(Information shown)
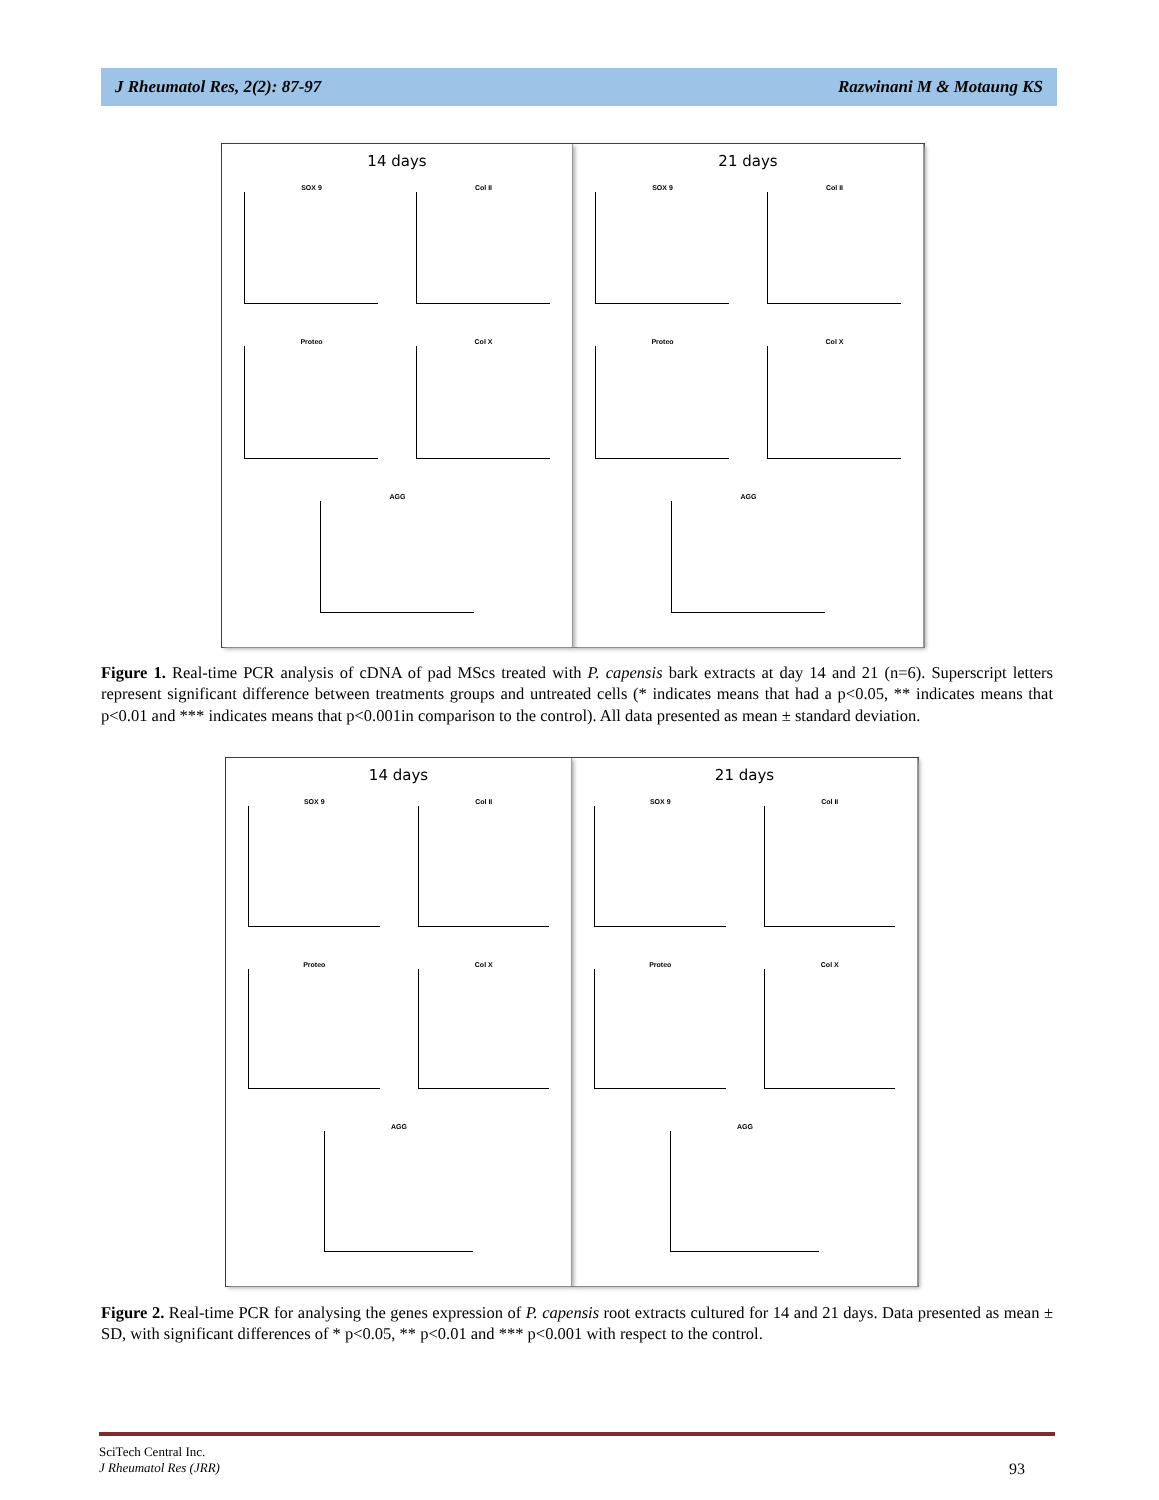J Rheumatol Res, 2(2): 87-97 Razwinani M & Motaung KS
14 days
SOX 9
Col II
Proteo
Col X
AGG
21 days
SOX 9
Col II
Proteo
Col X
AGG
Figure 1. Real-time PCR analysis of cDNA of pad MScs treated with P. capensis bark extracts at day 14 and 21 (n=6). Superscript letters represent significant difference between treatments groups and untreated cells (* indicates means that had a p<0.05, ** indicates means that p<0.01 and *** indicates means that p<0.001in comparison to the control). All data presented as mean ± standard deviation.
14 days
SOX 9
Col II
Proteo
Col X
AGG
21 days
SOX 9
Col II
Proteo
Col X
AGG
Figure 2. Real-time PCR for analysing the genes expression of P. capensis root extracts cultured for 14 and 21 days. Data presented as mean ± SD, with significant differences of * p<0.05, ** p<0.01 and *** p<0.001 with respect to the control.
SciTech Central Inc.
J Rheumatol Res (JRR) 93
(End Information shown)
Your task
Retype the records in full, exactly as given, and omit the pictures.

Exercise answer
J Rheumatol Res, 2(2): 87-97 Razwinani M & Motaung KS
14 days
SOX 9
Col II
Proteo
Col X
AGG
21 days
SOX 9
Col II
Proteo
Col X
AGG
Figure 1. Real-time PCR analysis of cDNA of pad MScs treated with P. capensis bark extracts at day 14 and 21 (n=6). Superscript letters represent significant difference between treatments groups and untreated cells (* indicates means that had a p<0.05, ** indicates means that p<0.01 and *** indicates means that p<0.001in comparison to the control). All data presented as mean ± standard deviation.
14 days
SOX 9
Col II
Proteo
Col X
AGG
21 days
SOX 9
Col II
Proteo
Col X
AGG
Figure 2. Real-time PCR for analysing the genes expression of P. capensis root extracts cultured for 14 and 21 days. Data presented as mean ± SD, with significant differences of * p<0.05, ** p<0.01 and *** p<0.001 with respect to the control.
SciTech Central Inc.
J Rheumatol Res (JRR) 93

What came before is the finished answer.